In your case it might be easier to just plan on going over for 2 months to check it out, then return to the US. At that point, if you decide to go back for a longer term, you can apply for a visa (usually takes 2 to 3 months if you've got a good case). The big problem is that with "indefinite" plans like you seem to have, the chances are much greater that you'll be turned down. They really like to have visa applications where you say - here is what I am going to do, why I am moving to Italy and here's how I'll earn my living, etc., etc. I'm going to stay for x years, or forever, and that's that.
Cheers,
Bev


----------



## bahamut (May 28, 2009)

You have 8 days once you enter in Italy to ask for the visa ( permesso di soggiorno ) as your partner is in Vincenza can't he try to find for you a job with a contract? You would not have any problem in a situation like this. In that case you can ask for permesso di soggiorno per motivi di lavoro and that's it.
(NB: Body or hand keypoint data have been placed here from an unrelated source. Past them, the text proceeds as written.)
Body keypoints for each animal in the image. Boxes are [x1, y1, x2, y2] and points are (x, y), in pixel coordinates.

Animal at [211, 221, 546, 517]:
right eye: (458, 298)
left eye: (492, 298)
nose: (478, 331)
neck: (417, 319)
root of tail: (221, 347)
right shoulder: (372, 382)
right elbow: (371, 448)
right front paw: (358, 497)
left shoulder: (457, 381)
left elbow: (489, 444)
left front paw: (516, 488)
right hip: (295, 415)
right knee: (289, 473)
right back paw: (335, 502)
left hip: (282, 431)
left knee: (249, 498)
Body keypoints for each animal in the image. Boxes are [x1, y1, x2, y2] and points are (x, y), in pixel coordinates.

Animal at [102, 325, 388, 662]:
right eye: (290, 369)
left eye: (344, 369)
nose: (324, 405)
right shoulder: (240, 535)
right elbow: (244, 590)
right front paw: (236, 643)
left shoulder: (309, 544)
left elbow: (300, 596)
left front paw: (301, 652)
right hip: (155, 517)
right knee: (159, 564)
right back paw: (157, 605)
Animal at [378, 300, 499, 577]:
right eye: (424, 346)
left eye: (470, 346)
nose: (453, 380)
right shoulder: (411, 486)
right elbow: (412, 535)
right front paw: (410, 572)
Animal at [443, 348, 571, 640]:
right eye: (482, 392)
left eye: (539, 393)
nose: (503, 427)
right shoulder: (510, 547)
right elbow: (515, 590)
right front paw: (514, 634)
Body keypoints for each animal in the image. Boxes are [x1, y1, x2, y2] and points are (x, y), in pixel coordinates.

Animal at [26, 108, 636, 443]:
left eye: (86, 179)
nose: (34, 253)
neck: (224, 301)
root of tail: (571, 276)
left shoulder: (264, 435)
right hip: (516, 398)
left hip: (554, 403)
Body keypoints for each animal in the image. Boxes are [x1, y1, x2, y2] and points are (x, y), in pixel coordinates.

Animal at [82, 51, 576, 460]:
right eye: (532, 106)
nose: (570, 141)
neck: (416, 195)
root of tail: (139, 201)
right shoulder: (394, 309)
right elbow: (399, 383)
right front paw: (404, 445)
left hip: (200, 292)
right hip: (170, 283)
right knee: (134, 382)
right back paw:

There is another idea that just came up to my mind, it seems that if you have a job contract and you lose it you can stay in Italy until the end of the permesso. 

So it can go like this....( i know this is a bit italian to advice but...if there are no other opportunities?) yout parner may convince someone to take you for a job and then you may or he may fire you and you can continue staying in Italy as a holiday for a mazimum of a year, this procedure signs you in the job center lists.

Another option as Marzia stated above is being an irregular, of course there are risks but there are not many controls for Americans here, just africans and albanian.... 

Btw I think you may have to avoid all this because it's not that hard to find a Job in the north of Italy, what are your skills?


----------